__Exercise requirements__
Answer with a number only, giving how many lines in the data below include "sekolah".

Records from a dataset:
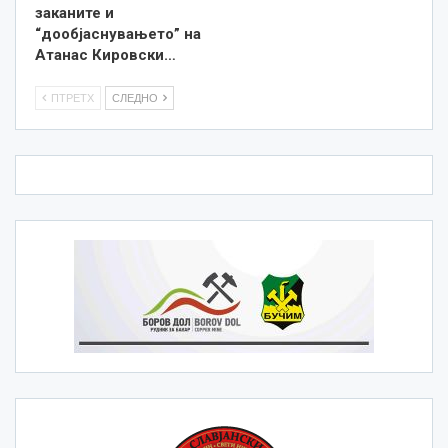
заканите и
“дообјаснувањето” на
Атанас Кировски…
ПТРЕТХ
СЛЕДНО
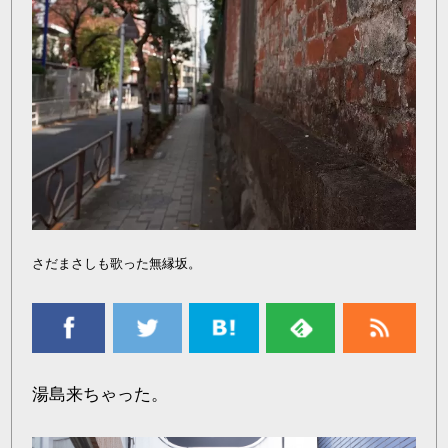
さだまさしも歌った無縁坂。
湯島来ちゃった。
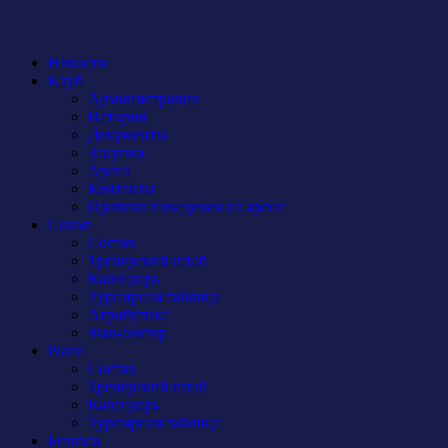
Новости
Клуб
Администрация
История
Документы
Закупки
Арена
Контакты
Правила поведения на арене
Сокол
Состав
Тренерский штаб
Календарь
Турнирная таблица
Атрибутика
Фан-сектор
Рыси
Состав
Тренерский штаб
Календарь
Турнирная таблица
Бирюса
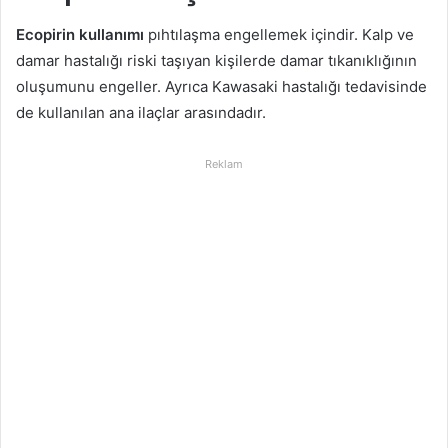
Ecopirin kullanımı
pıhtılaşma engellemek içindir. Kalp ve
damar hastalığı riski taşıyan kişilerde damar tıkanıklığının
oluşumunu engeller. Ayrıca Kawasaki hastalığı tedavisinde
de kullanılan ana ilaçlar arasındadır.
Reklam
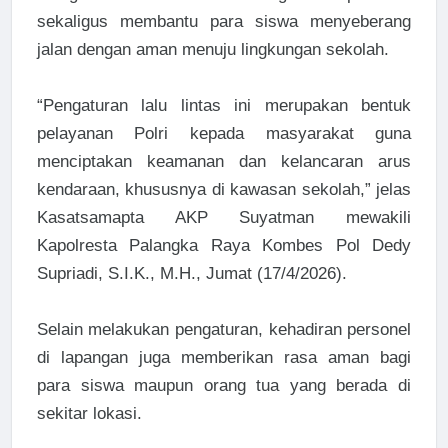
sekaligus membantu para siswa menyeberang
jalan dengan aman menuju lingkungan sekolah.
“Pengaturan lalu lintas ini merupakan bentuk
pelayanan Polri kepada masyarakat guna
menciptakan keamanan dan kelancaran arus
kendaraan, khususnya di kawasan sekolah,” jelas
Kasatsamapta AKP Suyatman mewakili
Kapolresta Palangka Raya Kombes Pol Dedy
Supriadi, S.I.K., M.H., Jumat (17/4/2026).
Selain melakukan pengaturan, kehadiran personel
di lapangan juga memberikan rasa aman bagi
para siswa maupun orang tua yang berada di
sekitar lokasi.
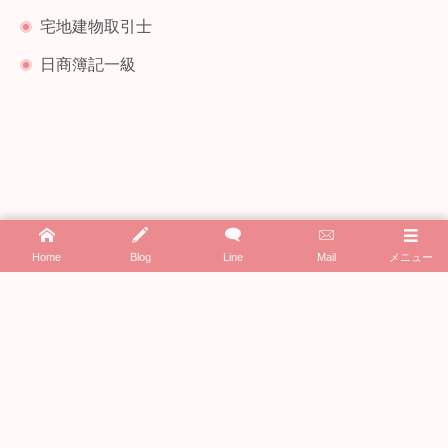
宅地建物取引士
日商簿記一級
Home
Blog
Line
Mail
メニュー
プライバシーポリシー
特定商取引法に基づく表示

__Expected answer__
2